╭─ 选段
一堆链接🔗, 有耐心看的话就不用看我废话了,看链接更好。
https://github.com/whatwg/url/issues/491
https://github.com/sindresorhus/got/issues/1234
https://github.com/sindresorhus/got/pull/1246
https://url.spec.whatwg.org/#urlsearchparams
https://url.spec.whatwg.org/#urlencoded-serializing
https://tools.ietf.org/html/rfc1738
https://tools.ietf.org/html/rfc3986
JavaScript 提供标准的Web API, 中有一个新的 URL API来操作URL。 一个URL object有两个属性跟 query string 有关。分别是search
和 searchParams
。searchParams 是一个 URLSearchParams 然而这个URLSearchParams却不能用在URL上。
原因是URLSearchParams会使用x-www-form-urlencoded
去转义。x-www-form-urlencoded
是通过HTML form提交表单时采用的编码方式。(HTML Form提交表单的格式也是query string)
以2020年了连登录都不用HTTPS的学者网为例。
空格被转义成了+
。
const u = new URLSearchParams()
u.set('a', ' ')
u.toString() // a=+
URL 的标准有两个一个是WHATWG, 一个是IETF的。
IETF 的标准又有两个 1994 年的 RFC1738, 2005 年的 RFC3986。 在 Node.js 中的 legecy url API, 就是 require('url')
拿到的就是按照RFC3986。新版的Node.js 都会用 WHATWG URL 标准替代legecy url
RFC1738 Section2.2
Usually a URL has the same interpretation when an octet is
represented by a character and when it encoded. However, this is not
true for reserved characters: encoding a character reserved for a
particular scheme may change the semantics of a URL.
Thus, only alphanumerics, the special characters "$-_.+!*'(),", and
reserved characters used for their reserved purposes may be used
unencoded within a URL.
On the other hand, characters that are not required to be encoded
(including alphanumerics) may be encoded within the scheme-specific
part of a URL, as long as they are not being used for a reserved
purpose.
RFC3986 Section 3.4 对url 中的 query有更加准确的定义
The query component is indicated by the first question
mark ("?") character and terminated by a number sign ("#") character
or by the end of the URI.
╰─
╭─ 所列记录
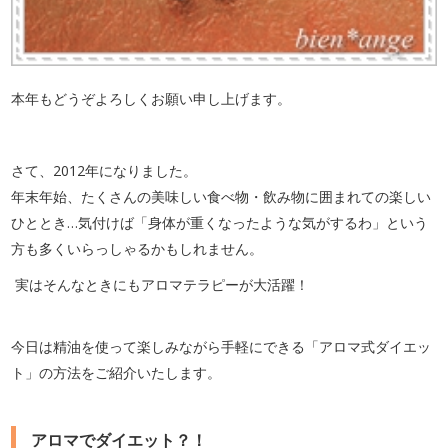
本年もどうぞよろしくお願い申し上げます。
さて、2012年になりました。
年末年始、たくさんの美味しい食べ物・飲み物に囲まれての楽しい
ひととき…気付けば「身体が重くなったような気がするわ」という
方も多くいらっしゃるかもしれません。
実はそんなときにもアロマテラピーが大活躍！
今日は精油を使って楽しみながら手軽にできる「アロマ式ダイエッ
ト」の方法をご紹介いたします。
アロマでダイエット？！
╰─
» 任务 A
根据关于URL编码的选段，逐条判断以下说法是否与其相符，回答“是”或“否”，并原样引用选段中起决定作用的文字：(i) URLSearchParams 会用 x-www-form-urlencoded 进行转义；(ii) RFC3986 是1994年的标准；(iii) 用 URLSearchParams 时，空格被转义成了 %20。
» 任务 B
请把全部记录里识别出的文字逐行重新写出，一字不改，图片不必放进答案。
选段与记录的来源各不相同。

» 书面答复 A
(i) 是。“URLSearchParams会使用x-www-form-urlencoded”
(ii) 否。“2005 年的 RFC3986”
(iii) 否。“空格被转义成了+”

» 书面答复 B
本年もどうぞよろしくお願い申し上げます。
さて、2012年になりました。
年末年始、たくさんの美味しい食べ物・飲み物に囲まれての楽しい
ひととき…気付けば「身体が重くなったような気がするわ」という
方も多くいらっしゃるかもしれません。
実はそんなときにもアロマテラピーが大活躍！
今日は精油を使って楽しみながら手軽にできる「アロマ式ダイエッ
ト」の方法をご紹介いたします。
アロマでダイエット？！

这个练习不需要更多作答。